→ 作業課題 1
本文のうち、「これを相続税と言う形の資産へ」を含む語句で始まり「納得のいく協力は出来ません。」で終わる部分を、一字一句違えずに書き写せ。
→ 作業課題 2
本文によると、伊藤氏のアイデアでは高齢者の医療費を何でまかなうのか。

### 本文 ###

今朝の産経新聞の東京大学大学院教授伊藤元重氏の「日本の未来を考える」シリーズの中の論文は、非常に興味深い内容です。

お読みいただければ納得していただけると思いますが、資産課税を利用した、農業問題と高齢者医療費問題の解決の道筋を見事に示しています。

世の中の仕組みにおいて、金利や課税は、電気の流れに例えるとオームの法則の抵抗(R)に相当します。二つの抵抗を用意して、抵抗の値に差をつけることによって、二つの端子の間に電位(V)を生みます。電位は電流(I)を生み、意図する方向に電気の流れを制御することができます。

農業問題においてはこれが、農地と言う資産の有効活用を促す方向に働くことと簡単に理解できますが、高齢者の医療費問題は、少しばかり整理する必要があります。

高齢者は、社会にとって医療費始め社会保障費と言う課目の消費の主役です。高齢化社会にあっては、この費用が増えることはあっても減ることはありえません。

これを相続税と言う形の資産への課税でまかなうと言うのが伊藤氏のアイデアです。もしこれが本当に実現したら、何も言うことなしです。

しかしこれは当然相続税に別枠を設ける必要があり、その分の増税を伴います。今話題の一般財源としてではなく、高齢者医療費目的の特定財源となって、医療費の増加にあわせて消費税率と同じように税率を順次上げていく必要があります。つまり税率と医療費の増加が直結することになり、これはすなわち税率による医療費のコントロールを可能にすることを意味しています。

このことの意味はきわめて重要です。

どう言うことかといえば、医療費改革にせよ増税にせよ、国民の協力がなければ一歩も前に進みません。しかし国民がいくら協力したいと思っても、社会保険や道路財源のあきれた使い道が次々と明らかになるたびに、透明性の高い監視システム抜きでは、納得のいく協力は出来ません。

これが別枠相続税率と言う形で、国民に明確な指標として示されることで、国民による常時監視が可能になるのです。

### 提供資料 ###

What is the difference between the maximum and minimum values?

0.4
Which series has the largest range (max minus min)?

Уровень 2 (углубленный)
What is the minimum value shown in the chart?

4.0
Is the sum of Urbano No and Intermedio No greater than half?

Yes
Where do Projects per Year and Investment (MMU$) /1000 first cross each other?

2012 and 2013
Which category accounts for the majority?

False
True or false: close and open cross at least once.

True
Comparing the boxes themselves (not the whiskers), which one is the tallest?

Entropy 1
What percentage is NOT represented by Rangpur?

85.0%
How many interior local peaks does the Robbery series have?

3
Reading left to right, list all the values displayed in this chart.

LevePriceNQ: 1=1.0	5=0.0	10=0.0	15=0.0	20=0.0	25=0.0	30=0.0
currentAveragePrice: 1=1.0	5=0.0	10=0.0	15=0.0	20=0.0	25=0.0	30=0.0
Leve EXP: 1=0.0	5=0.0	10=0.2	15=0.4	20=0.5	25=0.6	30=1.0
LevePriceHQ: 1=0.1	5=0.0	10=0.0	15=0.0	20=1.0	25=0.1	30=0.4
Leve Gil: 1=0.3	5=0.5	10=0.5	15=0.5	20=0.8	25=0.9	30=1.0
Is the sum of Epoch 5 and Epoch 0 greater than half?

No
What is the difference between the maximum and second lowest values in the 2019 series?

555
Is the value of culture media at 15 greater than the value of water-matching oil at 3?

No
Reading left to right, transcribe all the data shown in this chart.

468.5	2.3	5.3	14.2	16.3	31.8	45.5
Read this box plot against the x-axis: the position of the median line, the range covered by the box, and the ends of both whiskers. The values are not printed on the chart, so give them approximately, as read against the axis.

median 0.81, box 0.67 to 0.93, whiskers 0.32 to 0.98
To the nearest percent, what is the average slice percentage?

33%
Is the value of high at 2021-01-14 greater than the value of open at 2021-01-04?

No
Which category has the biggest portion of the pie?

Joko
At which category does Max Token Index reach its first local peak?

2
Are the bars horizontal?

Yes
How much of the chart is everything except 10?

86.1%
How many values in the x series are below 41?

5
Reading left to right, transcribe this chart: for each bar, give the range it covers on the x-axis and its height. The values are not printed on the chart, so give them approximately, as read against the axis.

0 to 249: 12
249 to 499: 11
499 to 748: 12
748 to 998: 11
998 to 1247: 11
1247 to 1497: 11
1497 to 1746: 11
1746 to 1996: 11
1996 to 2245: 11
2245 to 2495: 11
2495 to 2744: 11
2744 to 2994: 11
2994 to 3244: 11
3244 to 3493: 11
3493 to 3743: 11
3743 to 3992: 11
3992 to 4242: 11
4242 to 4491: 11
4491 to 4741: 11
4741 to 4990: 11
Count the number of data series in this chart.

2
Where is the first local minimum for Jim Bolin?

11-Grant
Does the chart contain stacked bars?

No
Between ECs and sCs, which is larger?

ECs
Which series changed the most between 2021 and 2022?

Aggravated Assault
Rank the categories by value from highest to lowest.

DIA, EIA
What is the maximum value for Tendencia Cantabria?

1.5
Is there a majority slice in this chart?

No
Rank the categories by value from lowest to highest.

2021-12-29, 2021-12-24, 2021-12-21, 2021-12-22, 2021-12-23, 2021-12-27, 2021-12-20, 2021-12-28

###

→ 課題の答え 1
これを相続税と言う形の資産への課税でまかなうと言うのが伊藤氏のアイデアです。もしこれが本当に実現したら、何も言うことなしです。

しかしこれは当然相続税に別枠を設ける必要があり、その分の増税を伴います。今話題の一般財源としてではなく、高齢者医療費目的の特定財源となって、医療費の増加にあわせて消費税率と同じように税率を順次上げていく必要があります。つまり税率と医療費の増加が直結することになり、これはすなわち税率による医療費のコントロールを可能にすることを意味しています。

このことの意味はきわめて重要です。

どう言うことかといえば、医療費改革にせよ増税にせよ、国民の協力がなければ一歩も前に進みません。しかし国民がいくら協力したいと思っても、社会保険や道路財源のあきれた使い道が次々と明らかになるたびに、透明性の高い監視システム抜きでは、納得のいく協力は出来ません。

→ 課題の答え 2
相続税という形の資産への課税でまかなう。